After almost two years since filming began, cast and crew celebrated “All the Wrong Ingredients” debut. The 20-day production began May 31, 2021, with many of the talent and crew working the usual 8 a.m. to 8 p.m. schedule. After the production, a year and a half of post-production work began.  

Michaela Hounslow, senior film major, was the assistant producer and second director of “All the Wrong Ingredients.” She said most of the leaders and participants were Southern alumni from the film department. Only about two or three were not Southern graduates. 

While fraught with hilarious chase scenes, witty comebacks and unexpected plot twists, the real reason “All the Wrong Ingredients” was produced stems from a professor’s insecurity. 

“I have just been trying to get everyone to like me,” said Nicholas Livanos, the film’s director, writer and a professor in the School of Visual Art and Design (SVAD). 

In moments of self-reflection, Livanos realized he loved producing films in his younger years because whenever someone clapped for his creation, it felt like they were clapping for him.

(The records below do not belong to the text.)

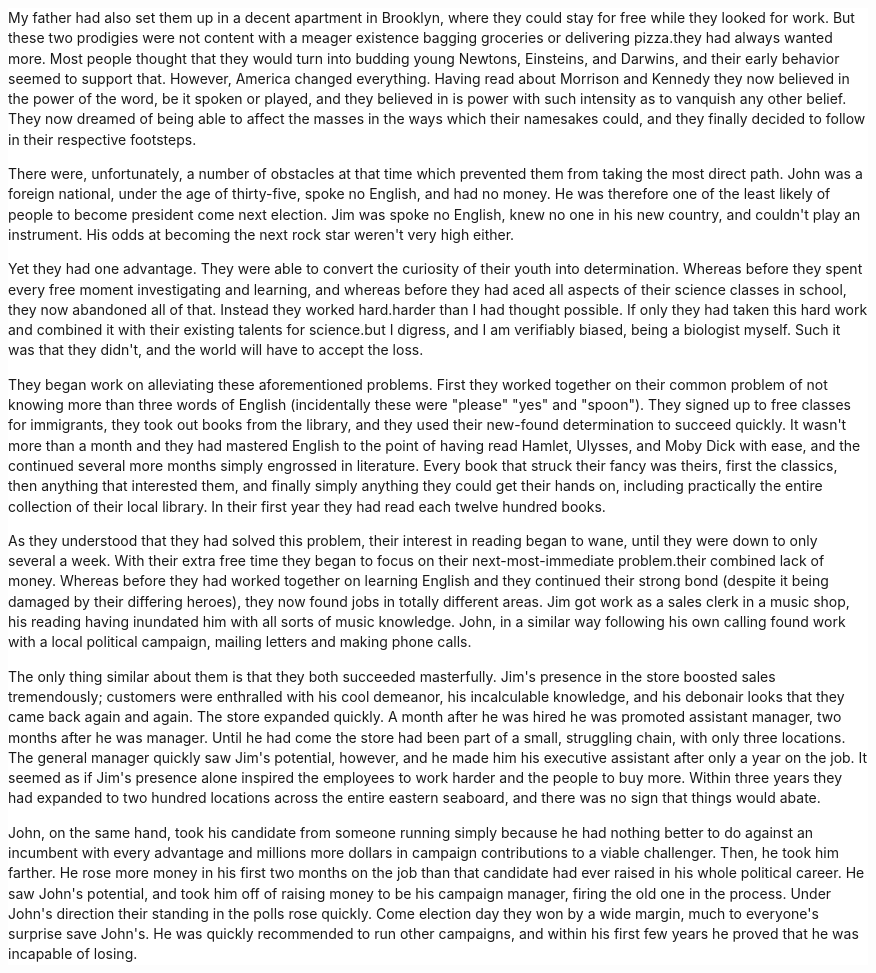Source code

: My father had also set them up in a decent apartment in Brooklyn, where they could stay for free while they looked for work. But these two prodigies were not content with a meager existence bagging groceries or delivering pizza.they had always wanted more. Most people thought that they would turn into budding young Newtons, Einsteins, and Darwins, and their early behavior seemed to support that. However, America changed everything. Having read about Morrison and Kennedy they now believed in the power of the word, be it spoken or played, and they believed in is power with such intensity as to vanquish any other belief. They now dreamed of being able to affect the masses in the ways which their namesakes could, and they finally decided to follow in their respective footsteps.

There were, unfortunately, a number of obstacles at that time which prevented them from taking the most direct path. John was a foreign national, under the age of thirty-five, spoke no English, and had no money. He was therefore one of the least likely of people to become president come next election. Jim was spoke no English, knew no one in his new country, and couldn't play an instrument. His odds at becoming the next rock star weren't very high either.

Yet they had one advantage. They were able to convert the curiosity of their youth into determination. Whereas before they spent every free moment investigating and learning, and whereas before they had aced all aspects of their science classes in school, they now abandoned all of that. Instead they worked hard.harder than I had thought possible. If only they had taken this hard work and combined it with their existing talents for science.but I digress, and I am verifiably biased, being a biologist myself. Such it was that they didn't, and the world will have to accept the loss.

They began work on alleviating these aforementioned problems. First they worked together on their common problem of not knowing more than three words of English (incidentally these were "please" "yes" and "spoon"). They signed up to free classes for immigrants, they took out books from the library, and they used their new-found determination to succeed quickly. It wasn't more than a month and they had mastered English to the point of having read Hamlet, Ulysses, and Moby Dick with ease, and the continued several more months simply engrossed in literature. Every book that struck their fancy was theirs, first the classics, then anything that interested them, and finally simply anything they could get their hands on, including practically the entire collection of their local library. In their first year they had read each twelve hundred books.

As they understood that they had solved this problem, their interest in reading began to wane, until they were down to only several a week. With their extra free time they began to focus on their next-most-immediate problem.their combined lack of money. Whereas before they had worked together on learning English and they continued their strong bond (despite it being damaged by their differing heroes), they now found jobs in totally different areas. Jim got work as a sales clerk in a music shop, his reading having inundated him with all sorts of music knowledge. John, in a similar way following his own calling found work with a local political campaign, mailing letters and making phone calls.

The only thing similar about them is that they both succeeded masterfully. Jim's presence in the store boosted sales tremendously; customers were enthralled with his cool demeanor, his incalculable knowledge, and his debonair looks that they came back again and again. The store expanded quickly. A month after he was hired he was promoted assistant manager, two months after he was manager. Until he had come the store had been part of a small, struggling chain, with only three locations. The general manager quickly saw Jim's potential, however, and he made him his executive assistant after only a year on the job. It seemed as if Jim's presence alone inspired the employees to work harder and the people to buy more. Within three years they had expanded to two hundred locations across the entire eastern seaboard, and there was no sign that things would abate.

John, on the same hand, took his candidate from someone running simply because he had nothing better to do against an incumbent with every advantage and millions more dollars in campaign contributions to a viable challenger. Then, he took him farther. He rose more money in his first two months on the job than that candidate had ever raised in his whole political career. He saw John's potential, and took him off of raising money to be his campaign manager, firing the old one in the process. Under John's direction their standing in the polls rose quickly. Come election day they won by a wide margin, much to everyone's surprise save John's. He was quickly recommended to run other campaigns, and within his first few years he proved that he was incapable of losing.
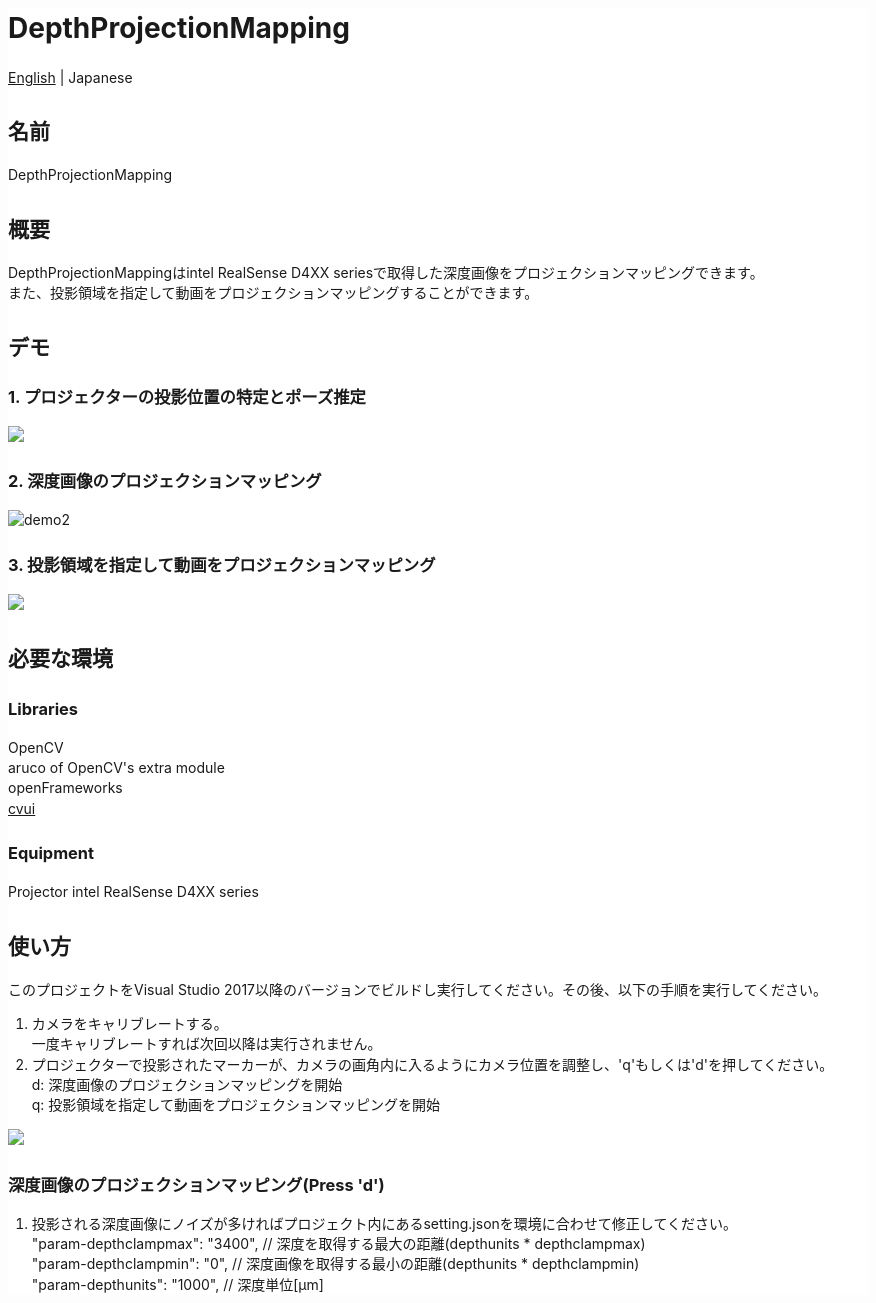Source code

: # DepthProjectionMapping
[English](README.md)   | Japanese 
## 名前
 DepthProjectionMapping

## 概要
DepthProjectionMappingはintel RealSense D4XX seriesで取得した深度画像をプロジェクションマッピングできます。  
また、投影領域を指定して動画をプロジェクションマッピングすることができます。

## デモ
### 1. プロジェクターの投影位置の特定とポーズ推定  
<img src="https://raw.github.com/wiki/tes2840/DepthProjectionMapping/images/DepthProjectionMapping_Pose_estimation.png" width="500">

### 2. 深度画像のプロジェクションマッピング  
![demo2](https://raw.github.com/wiki/tes2840/DepthProjectionMapping/images/DepthProjectionMapping.gif)

### 3. 投影領域を指定して動画をプロジェクションマッピング
<img src="https://raw.github.com/wiki/tes2840/DepthProjectionMapping/images/DepthProjectionMapping_Demo.gif" width="20%">

## 必要な環境
### Libraries
OpenCV  
aruco of OpenCV's extra module  
openFrameworks   
[cvui](https://github.com/Dovyski/cvui)

### Equipment
Projector
intel RealSense D4XX series

## 使い方  
このプロジェクトをVisual Studio 2017以降のバージョンでビルドし実行してください。その後、以下の手順を実行してください。  
1. カメラをキャリブレートする。  
   一度キャリブレートすれば次回以降は実行されません。  
2. プロジェクターで投影されたマーカーが、カメラの画角内に入るようにカメラ位置を調整し、'q'もしくは'd'を押してください。  
d: 深度画像のプロジェクションマッピングを開始  
q: 投影領域を指定して動画をプロジェクションマッピングを開始  
<img src="https://raw.github.com/wiki/tes2840/DepthProjectionMapping/images/DepthProjectionMapping_Pose_estimation.png" width="20%">

### 深度画像のプロジェクションマッピング(Press 'd')
1. 投影される深度画像にノイズが多ければプロジェクト内にあるsetting.jsonを環境に合わせて修正してください。  
    "param-depthclampmax": "3400",	// 深度を取得する最大の距離(depthunits * depthclampmax)  
    "param-depthclampmin": "0",		// 深度画像を取得する最小の距離(depthunits * depthclampmin)  
    "param-depthunits": "1000",		// 深度単位[μm]  
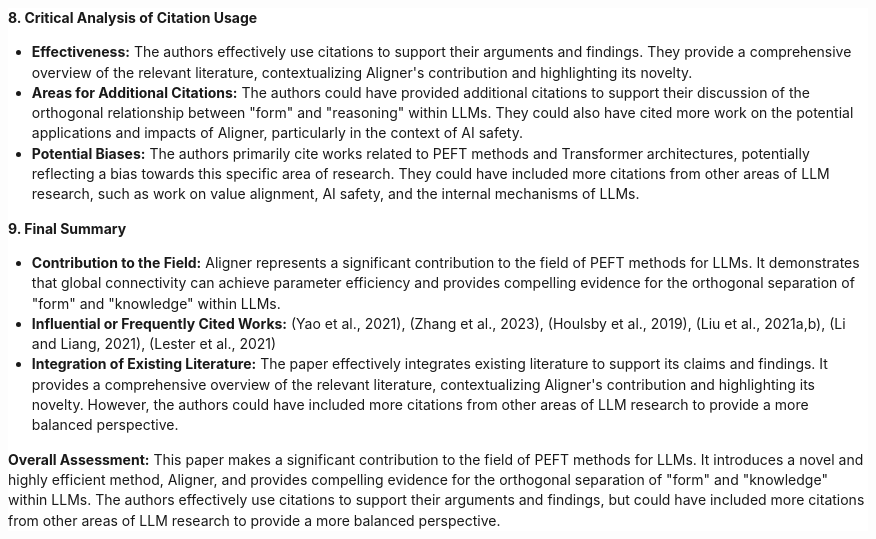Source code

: **8. Critical Analysis of Citation Usage**

- **Effectiveness:** The authors effectively use citations to support their arguments and findings. They provide a comprehensive overview of the relevant literature, contextualizing Aligner's contribution and highlighting its novelty.
- **Areas for Additional Citations:** The authors could have provided additional citations to support their discussion of the orthogonal relationship between "form" and "reasoning" within LLMs. They could also have cited more work on the potential applications and impacts of Aligner, particularly in the context of AI safety.
- **Potential Biases:** The authors primarily cite works related to PEFT methods and Transformer architectures, potentially reflecting a bias towards this specific area of research. They could have included more citations from other areas of LLM research, such as work on value alignment, AI safety, and the internal mechanisms of LLMs.

**9. Final Summary**

- **Contribution to the Field:** Aligner represents a significant contribution to the field of PEFT methods for LLMs. It demonstrates that global connectivity can achieve parameter efficiency and provides compelling evidence for the orthogonal separation of "form" and "knowledge" within LLMs.
- **Influential or Frequently Cited Works:** (Yao et al., 2021), (Zhang et al., 2023), (Houlsby et al., 2019), (Liu et al., 2021a,b), (Li and Liang, 2021), (Lester et al., 2021)
- **Integration of Existing Literature:** The paper effectively integrates existing literature to support its claims and findings. It provides a comprehensive overview of the relevant literature, contextualizing Aligner's contribution and highlighting its novelty. However, the authors could have included more citations from other areas of LLM research to provide a more balanced perspective.

**Overall Assessment:** This paper makes a significant contribution to the field of PEFT methods for LLMs. It introduces a novel and highly efficient method, Aligner, and provides compelling evidence for the orthogonal separation of "form" and "knowledge" within LLMs. The authors effectively use citations to support their arguments and findings, but could have included more citations from other areas of LLM research to provide a more balanced perspective.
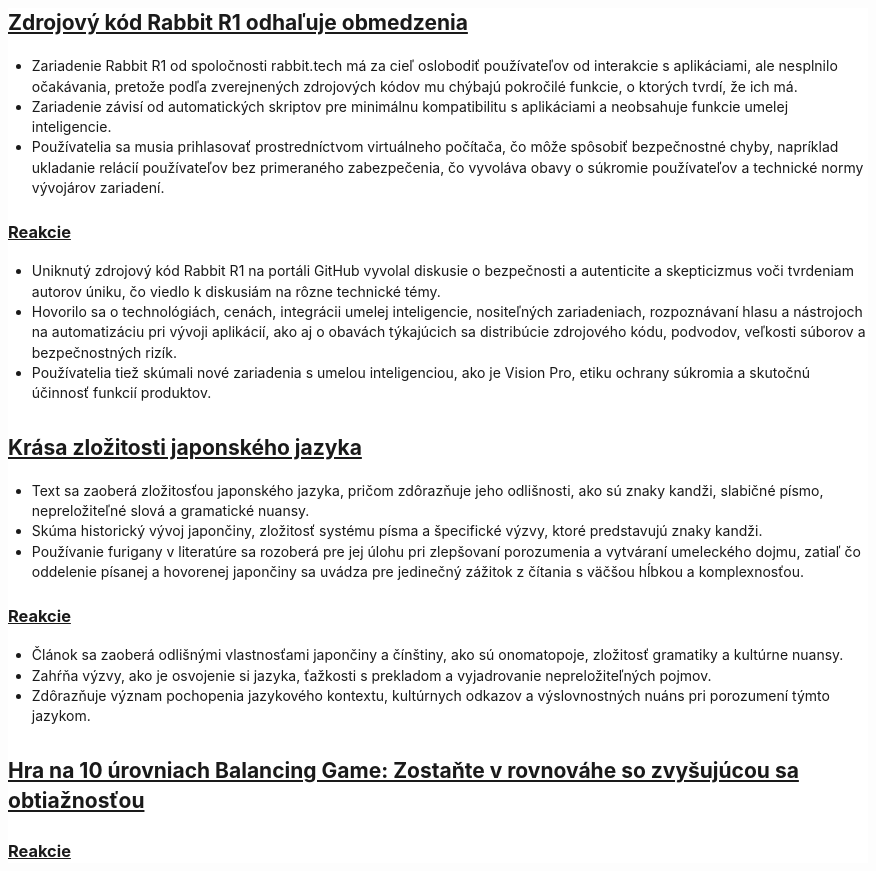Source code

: ## [Zdrojový kód Rabbit R1 odhaľuje obmedzenia](https://github.com/rabbitscam/rabbitr1)

- Zariadenie Rabbit R1 od spoločnosti rabbit.tech má za cieľ oslobodiť používateľov od interakcie s aplikáciami, ale nesplnilo očakávania, pretože podľa zverejnených zdrojových kódov mu chýbajú pokročilé funkcie, o ktorých tvrdí, že ich má.
- Zariadenie závisí od automatických skriptov pre minimálnu kompatibilitu s aplikáciami a neobsahuje funkcie umelej inteligencie.
- Používatelia sa musia prihlasovať prostredníctvom virtuálneho počítača, čo môže spôsobiť bezpečnostné chyby, napríklad ukladanie relácií používateľov bez primeraného zabezpečenia, čo vyvoláva obavy o súkromie používateľov a technické normy vývojárov zariadení.

### [Reakcie](https://news.ycombinator.com/item?id=40135250)

- Uniknutý zdrojový kód Rabbit R1 na portáli GitHub vyvolal diskusie o bezpečnosti a autenticite a skepticizmus voči tvrdeniam autorov úniku, čo viedlo k diskusiám na rôzne technické témy.
- Hovorilo sa o technológiách, cenách, integrácii umelej inteligencie, nositeľných zariadeniach, rozpoznávaní hlasu a nástrojoch na automatizáciu pri vývoji aplikácií, ako aj o obavách týkajúcich sa distribúcie zdrojového kódu, podvodov, veľkosti súborov a bezpečnostných rizík.
- Používatelia tiež skúmali nové zariadenia s umelou inteligenciou, ako je Vision Pro, etiku ochrany súkromia a skutočnú účinnosť funkcií produktov.

## [Krása zložitosti japonského jazyka](https://aethermug.com/posts/the-beautiful-dissociation-of-the-japanese-language)

- Text sa zaoberá zložitosťou japonského jazyka, pričom zdôrazňuje jeho odlišnosti, ako sú znaky kandži, slabičné písmo, nepreložiteľné slová a gramatické nuansy.
- Skúma historický vývoj japončiny, zložitosť systému písma a špecifické výzvy, ktoré predstavujú znaky kandži.
- Používanie furigany v literatúre sa rozoberá pre jej úlohu pri zlepšovaní porozumenia a vytváraní umeleckého dojmu, zatiaľ čo oddelenie písanej a hovorenej japončiny sa uvádza pre jedinečný zážitok z čítania s väčšou hĺbkou a komplexnosťou.

### [Reakcie](https://news.ycombinator.com/item?id=40132281)

- Článok sa zaoberá odlišnými vlastnosťami japončiny a čínštiny, ako sú onomatopoje, zložitosť gramatiky a kultúrne nuansy.
- Zahŕňa výzvy, ako je osvojenie si jazyka, ťažkosti s prekladom a vyjadrovanie nepreložiteľných pojmov.
- Zdôrazňuje význam pochopenia jazykového kontextu, kultúrnych odkazov a výslovnostných nuáns pri porozumení týmto jazykom.

## [Hra na 10 úrovniach Balancing Game: Zostaňte v rovnováhe so zvyšujúcou sa obtiažnosťou](https://www.balanc3dgame.com/)

### [Reakcie](https://news.ycombinator.com/item?id=40130304)
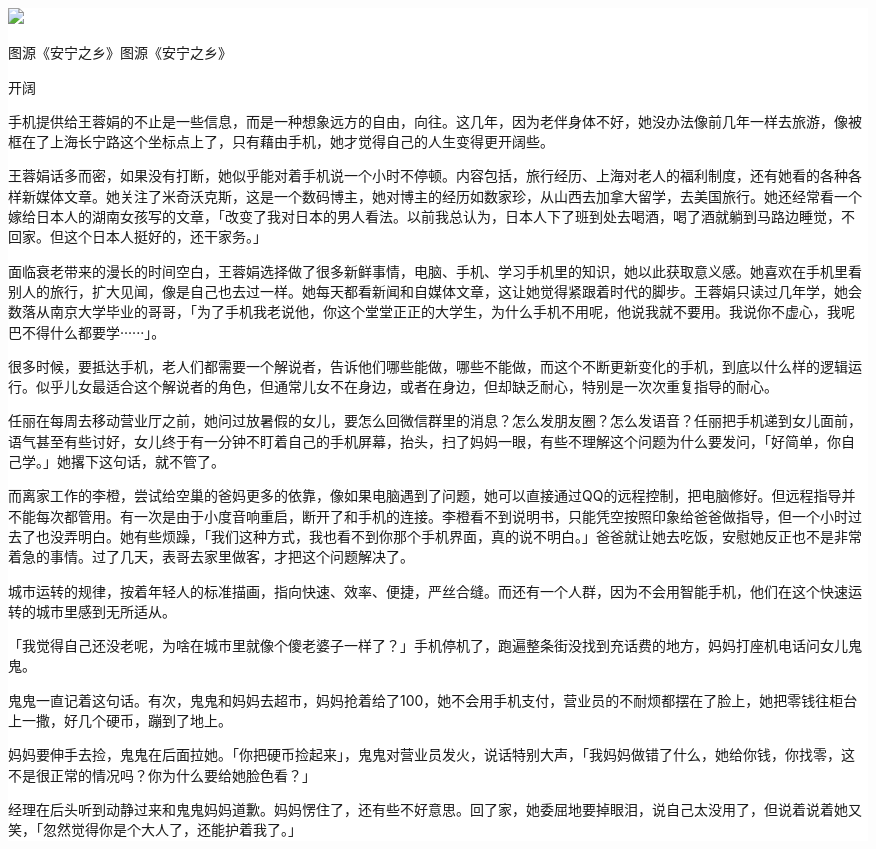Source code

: <img src="https://wx1.sinaimg.cn/large/3e2fe402ly4gfd58t1jsbj20u00gxdvk.jpg" referrerpolicy="no-referrer">


图源《安宁之乡》图源《安宁之乡》




开阔




手机提供给王蓉娟的不止是一些信息，而是一种想象远方的自由，向往。这几年，因为老伴身体不好，她没办法像前几年一样去旅游，像被框在了上海长宁路这个坐标点上了，只有藉由手机，她才觉得自己的人生变得更开阔些。




王蓉娟话多而密，如果没有打断，她似乎能对着手机说一个小时不停顿。内容包括，旅行经历、上海对老人的福利制度，还有她看的各种各样新媒体文章。她关注了米奇沃克斯，这是一个数码博主，她对博主的经历如数家珍，从山西去加拿大留学，去美国旅行。她还经常看一个嫁给日本人的湖南女孩写的文章，「改变了我对日本的男人看法。以前我总认为，日本人下了班到处去喝酒，喝了酒就躺到马路边睡觉，不回家。但这个日本人挺好的，还干家务。」




面临衰老带来的漫长的时间空白，王蓉娟选择做了很多新鲜事情，电脑、手机、学习手机里的知识，她以此获取意义感。她喜欢在手机里看别人的旅行，扩大见闻，像是自己也去过一样。她每天都看新闻和自媒体文章，这让她觉得紧跟着时代的脚步。王蓉娟只读过几年学，她会数落从南京大学毕业的哥哥，「为了手机我老说他，你这个堂堂正正的大学生，为什么手机不用呢，他说我就不要用。我说你不虚心，我呢巴不得什么都要学······」。




很多时候，要抵达手机，老人们都需要一个解说者，告诉他们哪些能做，哪些不能做，而这个不断更新变化的手机，到底以什么样的逻辑运行。似乎儿女最适合这个解说者的角色，但通常儿女不在身边，或者在身边，但却缺乏耐心，特别是一次次重复指导的耐心。




任丽在每周去移动营业厅之前，她问过放暑假的女儿，要怎么回微信群里的消息？怎么发朋友圈？怎么发语音？任丽把手机递到女儿面前，语气甚至有些讨好，女儿终于有一分钟不盯着自己的手机屏幕，抬头，扫了妈妈一眼，有些不理解这个问题为什么要发问，「好简单，你自己学。」她撂下这句话，就不管了。




而离家工作的李橙，尝试给空巢的爸妈更多的依靠，像如果电脑遇到了问题，她可以直接通过QQ的远程控制，把电脑修好。但远程指导并不能每次都管用。有一次是由于小度音响重启，断开了和手机的连接。李橙看不到说明书，只能凭空按照印象给爸爸做指导，但一个小时过去了也没弄明白。她有些烦躁，「我们这种方式，我也看不到你那个手机界面，真的说不明白。」爸爸就让她去吃饭，安慰她反正也不是非常着急的事情。过了几天，表哥去家里做客，才把这个问题解决了。




城市运转的规律，按着年轻人的标准描画，指向快速、效率、便捷，严丝合缝。而还有一个人群，因为不会用智能手机，他们在这个快速运转的城市里感到无所适从。




「我觉得自己还没老呢，为啥在城市里就像个傻老婆子一样了？」手机停机了，跑遍整条街没找到充话费的地方，妈妈打座机电话问女儿鬼鬼。




鬼鬼一直记着这句话。有次，鬼鬼和妈妈去超市，妈妈抢着给了100，她不会用手机支付，营业员的不耐烦都摆在了脸上，她把零钱往柜台上一撒，好几个硬币，蹦到了地上。




妈妈要伸手去捡，鬼鬼在后面拉她。「你把硬币捡起来」，鬼鬼对营业员发火，说话特别大声，「我妈妈做错了什么，她给你钱，你找零，这不是很正常的情况吗？你为什么要给她脸色看？」




经理在后头听到动静过来和鬼鬼妈妈道歉。妈妈愣住了，还有些不好意思。回了家，她委屈地要掉眼泪，说自己太没用了，但说着说着她又笑，「忽然觉得你是个大人了，还能护着我了。」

The inspiration for “All the Wrong Ingredients” originates from Livanos’ struggle to like himself, and the film explores personal image as well as learning to love yourself.  

According to Hounslow, the family feature will run in a film festival for a few years in hopes that a distributor will pick it up. While distribution remains a future endeavor, Hounslow is confident Southern students will get another chance to see the film when the university shows it again.